Toy Look-Alike Guns

Adopted March 1989 – Revised February 2014 – Revised May 2020 – Community Concerns Commission

California State PTA believes that the safety and welfare of our children depend upon securing laws that protect them, whenever possible, from death, serious accidents and injury.

California State PTA is concerned that toy guns have been manufactured to look like machine guns, semi-automatics and revolvers, and is alarmed that deaths have occurred when toy guns were mistaken for real guns and when real guns are mistaken for toy guns.

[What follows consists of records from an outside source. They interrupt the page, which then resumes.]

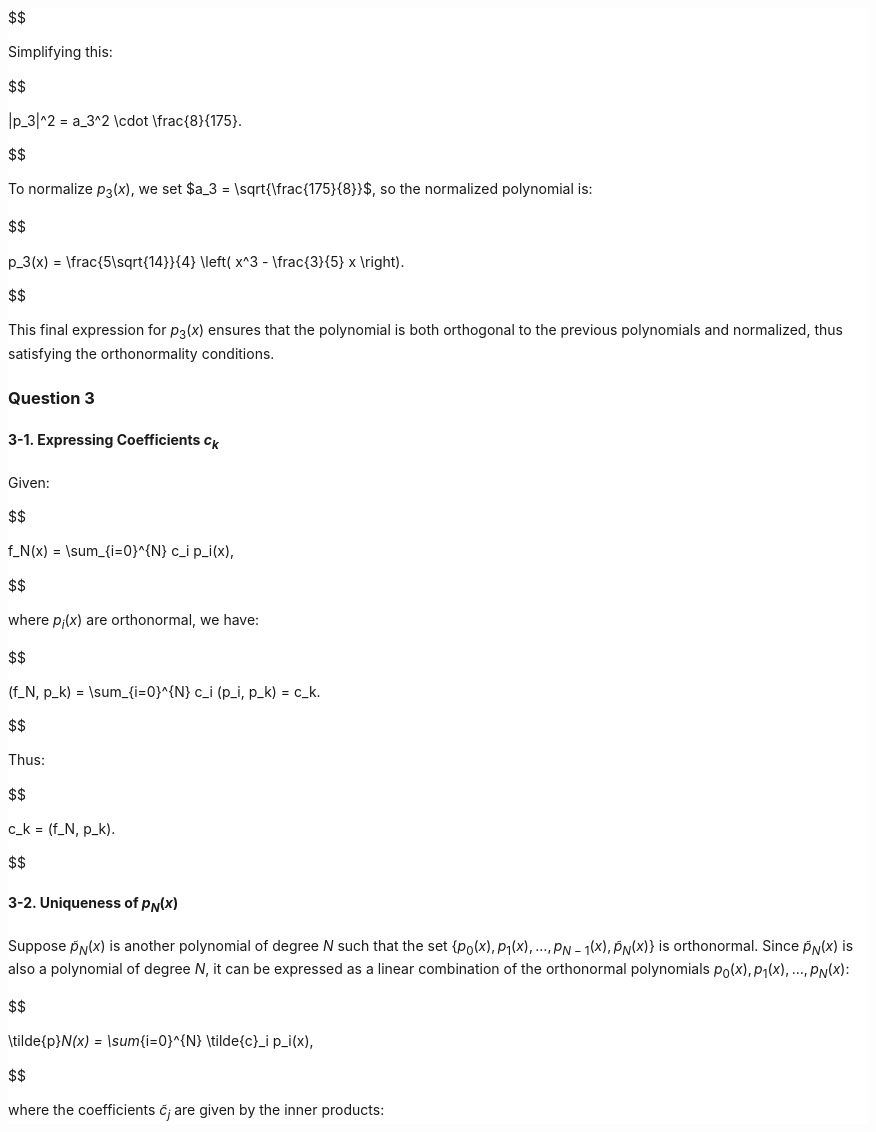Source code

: $$

Simplifying this:

$$

\|p_3\|^2 = a_3^2 \cdot \frac{8}{175}.

$$

To normalize $p_3(x)$, we set $a_3 = \sqrt{\frac{175}{8}}$, so the normalized polynomial is:

$$

p_3(x) = \frac{5\sqrt{14}}{4} \left( x^3 - \frac{3}{5} x \right).

$$

This final expression for $p_3(x)$ ensures that the polynomial is both orthogonal to the previous polynomials and normalized, thus satisfying the orthonormality conditions.

### Question 3

#### 3-1. Expressing Coefficients $c_k$

Given:

$$

f_N(x) = \sum_{i=0}^{N} c_i p_i(x),

$$

where $p_i(x)$ are orthonormal, we have:

$$

(f_N, p_k) = \sum_{i=0}^{N} c_i (p_i, p_k) = c_k.

$$

Thus:

$$

c_k = (f_N, p_k).

$$

#### 3-2. Uniqueness of $p_N(x)$

Suppose $\tilde{p}_N(x)$ is another polynomial of degree $N$ such that the set $\{p_0(x), p_1(x), \ldots, p_{N-1}(x), \tilde{p}_N(x)\}$ is orthonormal. Since $\tilde{p}_N(x)$ is also a polynomial of degree $N$, it can be expressed as a linear combination of the orthonormal polynomials $p_0(x), p_1(x), \ldots, p_N(x)$:

$$

\tilde{p}_N(x) = \sum_{i=0}^{N} \tilde{c}_i p_i(x),

$$

where the coefficients $\tilde{c}_j$ are given by the inner products:
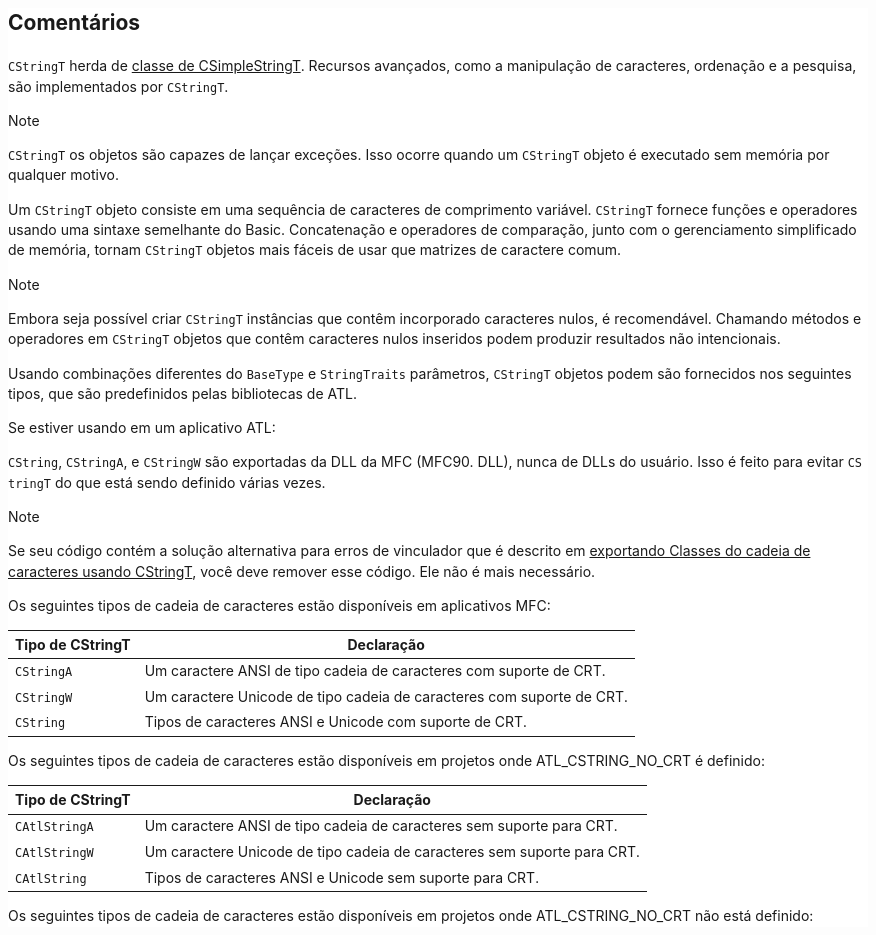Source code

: ## <a name="remarks"></a>Comentários

`CStringT` herda de [classe de CSimpleStringT](../../atl-mfc-shared/reference/csimplestringt-class.md). Recursos avançados, como a manipulação de caracteres, ordenação e a pesquisa, são implementados por `CStringT`.

> [!NOTE]
> `CStringT` os objetos são capazes de lançar exceções. Isso ocorre quando um `CStringT` objeto é executado sem memória por qualquer motivo.

Um `CStringT` objeto consiste em uma sequência de caracteres de comprimento variável. `CStringT` fornece funções e operadores usando uma sintaxe semelhante do Basic. Concatenação e operadores de comparação, junto com o gerenciamento simplificado de memória, tornam `CStringT` objetos mais fáceis de usar que matrizes de caractere comum.

> [!NOTE]
>  Embora seja possível criar `CStringT` instâncias que contêm incorporado caracteres nulos, é recomendável. Chamando métodos e operadores em `CStringT` objetos que contêm caracteres nulos inseridos podem produzir resultados não intencionais.

Usando combinações diferentes do `BaseType` e `StringTraits` parâmetros, `CStringT` objetos podem são fornecidos nos seguintes tipos, que são predefinidos pelas bibliotecas de ATL.

Se estiver usando em um aplicativo ATL:

`CString`, `CStringA`, e `CStringW` são exportadas da DLL da MFC (MFC90. DLL), nunca de DLLs do usuário. Isso é feito para evitar `CStringT` do que está sendo definido várias vezes.

> [!NOTE]
>  Se seu código contém a solução alternativa para erros de vinculador que é descrito em [exportando Classes do cadeia de caracteres usando CStringT](../../atl-mfc-shared/exporting-string-classes-using-cstringt.md), você deve remover esse código. Ele não é mais necessário.

Os seguintes tipos de cadeia de caracteres estão disponíveis em aplicativos MFC:

|Tipo de CStringT|Declaração|
|-------------------|-----------------|
|`CStringA`|Um caractere ANSI de tipo cadeia de caracteres com suporte de CRT.|
|`CStringW`|Um caractere Unicode de tipo cadeia de caracteres com suporte de CRT.|
|`CString`|Tipos de caracteres ANSI e Unicode com suporte de CRT.|

Os seguintes tipos de cadeia de caracteres estão disponíveis em projetos onde ATL_CSTRING_NO_CRT é definido:

|Tipo de CStringT|Declaração|
|-------------------|-----------------|
|`CAtlStringA`|Um caractere ANSI de tipo cadeia de caracteres sem suporte para CRT.|
|`CAtlStringW`|Um caractere Unicode de tipo cadeia de caracteres sem suporte para CRT.|
|`CAtlString`|Tipos de caracteres ANSI e Unicode sem suporte para CRT.|

Os seguintes tipos de cadeia de caracteres estão disponíveis em projetos onde ATL_CSTRING_NO_CRT não está definido:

Federal regulation requires toy guns to be transparent or have a predominant color chosen from an approved list, have a blaze orange band at the muzzle or have an orange plug in the muzzle end of the barrel. State and local imitation firearm statutes generally define Imitation weapon to mean: “Any device or object made of plastic, wood, metal or any other material which substantially duplicates or can reasonably be perceived to be an actual firearm, air rifle, pellet gun, or “B-B” gun, excluding non-firing replicas of an antique firearm, the original of which was designed, manufactured and produced prior to eighteen hundred ninety-eight.”

California State PTA supports:

  • The current ban on the manufacture and sale of look-alike toy guns and urges its members to continue to be aware of legislation that might repeal or dilute this ban.

California State PTA urges:

  • Its unit, council and district PTAs to participate in public education about this ban and its importance to the safety of our children; and
  • Its unit, council and district PTAs to monitor their local toy stores to determine if they are in compliance with this ban.